Binaların, sokakların arasında kaybolan, ya da kumsal, deniz manzarası karşısında bana göre yapay kalan bir çekim değil, yıllar boyunca baktıkça içimi açan bir doğa çekimi olsun istemiştim. Bu nedenle İzmir çevresinde benim istediğim tarife uyan yerlere giderek yeşilin baskın olduğu, doğanın tüm güzellikleriyle bizi karşıladığı bir çekim konsepti olsun istedim. Fotoğrafların yumuşaklığı, ışığı, doğallığı benim için çok önemli olduğu için uzun zaman doğru fotoğrafçıyı bulmaya çalıştım ve nihayetinde Dijital Atölye’ den sevgili Serpil ile çalışmaya karar verdik. Şuan fotoğraflarımızı gördükçe ne kadar doğru bir karar verdiğimizi de bir kez daha anlıyoruz.

Hayalinizdeki düğün nasıldı?

Hayalimdeki düğün mekândan, zamandan bağımsız mutlu bir düğündü. Açıkçası büyük balo düğünleri ya da fevkalade kır düğünleri gibi hedeflerim yoktu. Ben içinde rahat edeceğim gelinlikle, sevdiğim adamla, değer verdiğim dostlarımla ve canım ailemle çok eğleneceğim bir düğün hayalinin peşinden gittim.

Nelerden esinlendiniz?

Düğün sürecinde Pinterest, İnstagram gibi sosyal medya mecralarından ve Olegcassini Blog, Knot.com gibi sitelerden incelemeler yaparak fikir aldım. Yine de en önemli şeyin stil sahibi olmak olduğunu düşünüyorum. Çünkü ne kadar fikir almak, esinlenmek için incelemeler yapılsa da bir ancak aklınızda olmayan ayrıntılara ilişkin fikir alabiliyor, yine kendi zevklerinizin ve tarzınızın dışına çıkamıyorsunuz. Bu nedenledir ki gelin çiçeğimi de ben tasarladım ve içindeki çiçekleri bizzat seçerek oluşturdum.

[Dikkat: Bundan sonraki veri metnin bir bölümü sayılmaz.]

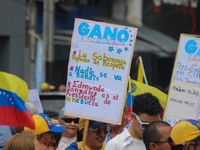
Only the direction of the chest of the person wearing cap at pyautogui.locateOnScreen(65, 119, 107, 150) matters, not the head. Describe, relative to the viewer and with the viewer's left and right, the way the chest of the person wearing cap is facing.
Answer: facing the viewer and to the right of the viewer

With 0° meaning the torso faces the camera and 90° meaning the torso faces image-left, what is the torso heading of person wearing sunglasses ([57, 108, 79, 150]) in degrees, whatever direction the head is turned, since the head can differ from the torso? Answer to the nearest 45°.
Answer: approximately 315°

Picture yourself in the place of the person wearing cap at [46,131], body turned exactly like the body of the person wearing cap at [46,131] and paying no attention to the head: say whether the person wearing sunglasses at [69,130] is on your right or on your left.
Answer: on your left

Düğün mekânını seçerken nelere dikkat ettiniz?

Düğün mekânı için en önemli şey ferah, misafirlerimizin rahat edeceği kadar büyük, aile kadar sıcak ve samimi bir ortam olmasıydı. Elbette şık dekor da vazgeçilmez bir kriterdi. Açıkçası davetiyemizden benim gelinliğime, dans müziğimize, mekânın müzik ekibine kadar her şey uyum içinde olmalı diye uzun uzun düşündükten sonra karar vermiştik.

Düğünün en heyecanlı anı neydi?

Düğünün en heyecanlı şeyi kesinlikle nikâh anıydı. Bir İzmir gelini olarak harmandalı oynadığımız dakikalar da çok çok heyecanlıydı benim için.

Balayı için nereyi seçtiniz?

Balayı bizim için tüm koşturmacanın üzerine yenen tatlı gibi olmalıydı, dinlenmeli, huzur bulmalı, sakin ve sessiz. Aslında karakterimize uymayan bu nitelikteki dingin bir tatilin kriterlerini, deneyimli arkadaşlarımızın “dinlenmeye ihtiyacınız olacak” tavsiyesiyle belirledik ve gerçekten Hilton Bodrum Türkbükü’ nu seçerek doğru bir karar verdik. 1 haftalık dinlenme tatili bize çok iyi gelmişti. Ancak dediğim gibi bu tatil bizim tatil anlayışımızı yansıtmadığından 1 ay sonra Avrupa turuna çıktık. Berlin, Hamburg, Amsterdam, Roterdam, Prag gibi aslında hep gitmek istediğimiz, bol eğlenceli, bol yürümeli, yorulmalı tam bize göre olan tatilimizi de yaparak balayımızı tamamlanmış olduk.